* [Directive]:
What is needed is the number of lines in the data below that include "spielt", stated by itself.

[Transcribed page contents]
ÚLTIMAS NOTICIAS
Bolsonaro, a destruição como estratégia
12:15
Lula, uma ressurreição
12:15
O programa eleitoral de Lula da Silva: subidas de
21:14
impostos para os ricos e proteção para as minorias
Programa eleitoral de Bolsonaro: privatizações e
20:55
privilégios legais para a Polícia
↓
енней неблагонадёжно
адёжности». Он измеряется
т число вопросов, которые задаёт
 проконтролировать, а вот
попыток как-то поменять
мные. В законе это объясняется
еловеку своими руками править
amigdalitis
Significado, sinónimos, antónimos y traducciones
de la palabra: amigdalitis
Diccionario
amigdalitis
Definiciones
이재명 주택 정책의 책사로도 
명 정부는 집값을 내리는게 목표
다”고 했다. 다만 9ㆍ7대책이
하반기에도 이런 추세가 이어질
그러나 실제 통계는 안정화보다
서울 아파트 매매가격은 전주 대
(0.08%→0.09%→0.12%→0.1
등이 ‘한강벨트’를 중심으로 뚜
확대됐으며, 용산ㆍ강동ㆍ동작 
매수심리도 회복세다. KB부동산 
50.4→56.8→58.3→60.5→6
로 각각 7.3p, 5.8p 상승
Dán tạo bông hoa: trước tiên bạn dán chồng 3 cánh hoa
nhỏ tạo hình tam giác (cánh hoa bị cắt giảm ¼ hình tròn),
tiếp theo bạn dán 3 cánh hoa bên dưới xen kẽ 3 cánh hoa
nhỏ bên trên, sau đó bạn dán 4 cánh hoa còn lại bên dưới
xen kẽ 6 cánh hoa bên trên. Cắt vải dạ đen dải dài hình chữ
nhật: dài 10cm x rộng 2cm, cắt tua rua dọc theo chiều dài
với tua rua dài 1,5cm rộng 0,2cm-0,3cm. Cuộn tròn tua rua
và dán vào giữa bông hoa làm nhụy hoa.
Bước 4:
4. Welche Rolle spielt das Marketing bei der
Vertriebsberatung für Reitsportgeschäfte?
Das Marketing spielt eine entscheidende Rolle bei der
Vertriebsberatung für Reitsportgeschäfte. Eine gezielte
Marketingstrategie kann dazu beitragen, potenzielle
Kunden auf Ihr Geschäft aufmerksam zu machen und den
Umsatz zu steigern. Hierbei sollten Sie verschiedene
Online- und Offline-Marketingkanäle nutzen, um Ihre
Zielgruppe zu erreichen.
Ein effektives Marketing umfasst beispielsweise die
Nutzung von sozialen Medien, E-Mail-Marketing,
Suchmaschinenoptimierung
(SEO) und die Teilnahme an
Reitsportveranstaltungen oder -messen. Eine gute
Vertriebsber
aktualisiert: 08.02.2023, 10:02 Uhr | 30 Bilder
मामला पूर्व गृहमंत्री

* [Problem solution]:
2